Post by excoriator on May 23, 2017 21:42:14 GMT
I wonder if it's time to change back to DC?
AC won over DC because the transformer (which doesn't work on DC) allowed voltages to be cranked up and down at will. You need high voltages to transmit power over long distances to minimise losses but obviously you cannot have these high voltages in the home. Transformers and AC solved that. It is not a trivial problem, Edison believed in DC, but could not supply power more than half a mile or so from his generating plant. That finished it.
But these days it is no longer true. Almost all electronic kit works on DC, and deriving this from AC is no longer done with a mains transformer. The mains is usually rectified to 400 volts DC, and a dc-dc converter used to convert this down to 5 volts or whatever. The power supply units will accept DC as happily as AC and run perfectly well. Most of them will run on a very wide range of voltages too, and will accept 110 volts as happily as 240 volts. Lights are indifferent to voltage as are electrical heaters. Washing machines will probably run on DC too. They tend to rectify the AC mains to 400V DC and then convert this DC to variable frequency AC to control the motor speed. You'd probably have to have a pump with a DC motor on it, which is easy enough. Fridges and freezers would have to have DC motors. You'd need to change the meter too.
The fact is that these days DC-DC converters are smaller simpler and cheaper than the old AC transformers. They are used in HVDC links because HVDC is MUCH bettr for long distance power transmission than AC. You don't need to keep the conductors as far apart as possible. They can be combined into a single cable, and it can be buried, or taken underwater as required. You don't need miles of pylons, and the cable itself can hold significant amounts of energy, easing problems of sudden loss of a generator. The Utilities would not have to maintain a constant frequency and a tightly controlled voltage. It could wander about from 110 volts to 400v without anything malfunctioning.

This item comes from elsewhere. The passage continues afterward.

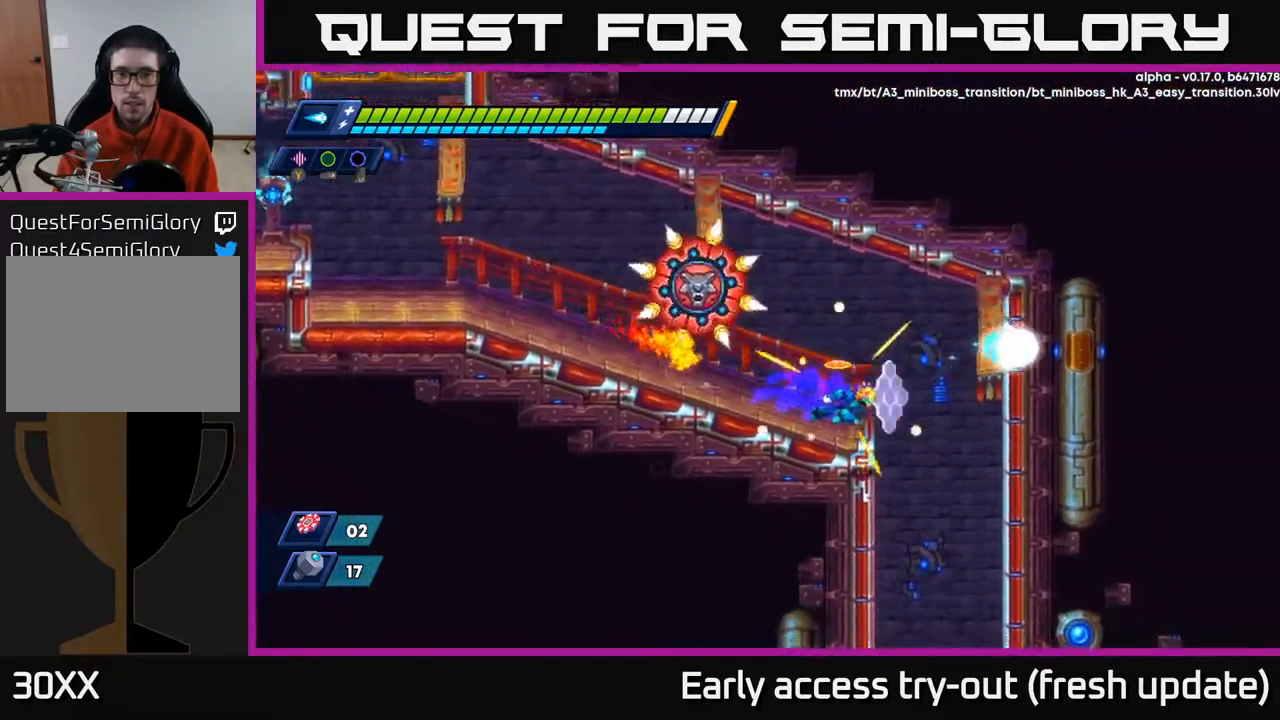
{"buttons": ["X", "DPAD_RIGHT"], "left_stick": "center", "right_stick": "center", "events": [[200, "A", "down"], [200, "DPAD_RIGHT", "up"], [233, "DPAD_LEFT", "down"], [250, "DPAD_LEFT", "up"], [250, "R2", "up"], [250, "X", "down"], [267, "A", "up"], [300, "X", "up"], [350, "X", "down"], [400, "X", "up"], [450, "DPAD_RIGHT", "down"], [467, "X", "down"]]}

It would take rather more than the effort to switch from coal to natural gas, but it is certainly doable, and it has many advantages. Our use of AC is really the result of our inability to transform DC, but we are no longer constrained by this. We should not be afraid to move on of it is to our advantage to do so.
it is worth noting that windmills and solar panels all produce DC which is transformed to mains AC using a DC-AC converter called an inverter. It seems perverse to change to AC when the first thing that is done in most of the appliances that use it is to convert it back to DC again!
AC won over DC because the transformer (which doesn't work on DC) allowed voltages to be cranked up and down at will. You need high voltages to transmit power over long distances to minimise losses but obviously you cannot have these high voltages in the home. Transformers and AC solved that. It is not a trivial problem, Edison believed in DC, but could not supply power more than half a mile or so from his generating plant. That finished it.
But these days it is no longer true. Almost all electronic kit works on DC, and deriving this from AC is no longer done with a mains transformer. The mains is usually rectified to 400 volts DC, and a dc-dc converter used to convert this down to 5 volts or whatever. The power supply units will accept DC as happily as AC and run perfectly well. Most of them will run on a very wide range of voltages too, and will accept 110 volts as happily as 240 volts. Lights are indifferent to voltage as are electrical heaters. Washing machines will probably run on DC too. They tend to rectify the AC mains to 400V DC and then convert this DC to variable frequency AC to control the motor speed. You'd probably have to have a pump with a DC motor on it, which is easy enough. Fridges and freezers would have to have DC motors. You'd need to change the meter too.
The fact is that these days DC-DC converters are smaller simpler and cheaper than the old AC transformers. They are used in HVDC links because HVDC is MUCH bettr for long distance power transmission than AC. You don't need to keep the conductors as far apart as possible. They can be combined into a single cable, and it can be buried, or taken underwater as required. You don't need miles of pylons, and the cable itself can hold significant amounts of energy, easing problems of sudden loss of a generator. The Utilities would not have to maintain a constant frequency and a tightly controlled voltage. It could wander about from 110 volts to 400v without anything malfunctioning.
It would take rather more than the effort to switch from coal to natural gas, but it is certainly doable, and it has many advantages. Our use of AC is really the result of our inability to transform DC, but we are no longer constrained by this. We should not be afraid to move on of it is to our advantage to do so.
it is worth noting that windmills and solar panels all produce DC which is transformed to mains AC using a DC-AC converter called an inverter. It seems perverse to change to AC when the first thing that is done in most of the appliances that use it is to convert it back to DC again!